Silver City is a nice little town, great scene 'down town'. The Toad and Tranquil Buzz (off the main drag, on Yankee St) are two of my favorite spots. If you end up there for a while, April has the Tour of the Gila (an intl bicycle race) and the blues festival later in the summer. Glenwood is about 60 miles from SC, and has hot springs, great camping and hiking and some neat very small town vibes.

My home is in Gila... not much to see there, but there is a great place called Box Canyon... very open and usually secluded during the week. The Gila River (you crossed a couple times in AZ, i'm sure) runs nice and calm through the area (though run off may have changed that!). Closer to Silver City is the Dragonfly trail, near Ft. Bayard Historical park. The campus of WNMU has some great sporting events, a couple small museums and a theatre (movies and plays are put on regularly during the school year). My alma mater, go Mustangs!

The area is saturated with police types, we have too many departments in the area. City, county, state, border, federal agencies and the campus police. They can be a bit assholish to out-of-towners, as a large part of their budget comes from tickets. Follow those speed limits, especially in town, and you should be fine.
 

Ashton

Newbie
Oh, and I wouldn't be a good host if I didn't mention the small colorful (mostly red) trailer on the highway side of the downtown bridge. It serves some of the best mexican food in town (and in the area), ran by two wonderful abulitas (grandmothers). I go there every time I'm home. The torta lingua is amazing.

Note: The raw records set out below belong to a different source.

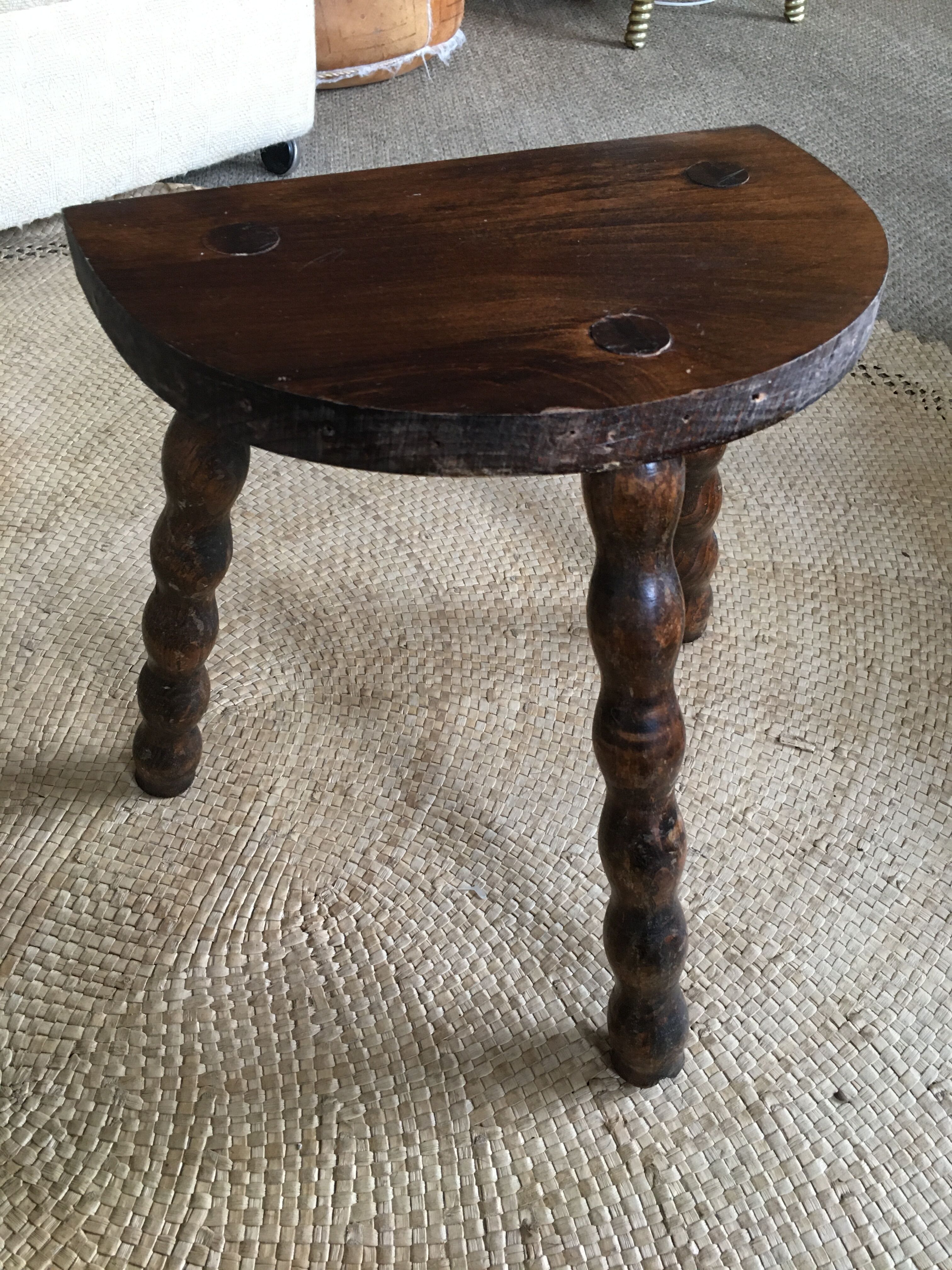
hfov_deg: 48.2
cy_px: 635
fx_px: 1063
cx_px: 476
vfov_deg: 61.7
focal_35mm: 29
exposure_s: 1/33
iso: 160
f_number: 2.2
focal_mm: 4.15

There is also a dog park up 12th street, just below the college. Don't know if your roo's like that sort of thing, but it's there and a nice space to let them run free. Also, you would be well served to go check out Pinos Altos and it's history (as well as the Buckhorn Saloon). Some great gold rush (and earlier) historical sites and buildings up there.

The pink church, as locals call it (St. Vincent Parish) on Market St is an awesome piece of architecture, and is easily walkable from downtown and the museums around there. It also happens to be right around the corner from the first house I ever occupied in Silver City, and another apartment I lived in for a time.
 

Ashton

Newbie
Oh, and last but not least... if you end up in Gila, NM (just down the road) look for Airport Mesa Rd. There is a great boondocking spot at the top of the mesa that looks northwest... great for sunsets and general views. Also, sits right above the valley where my house is. We don't mind people there a couple days at a time and if you can deal with the open grazing land around you, it's a pretty awesome place to be.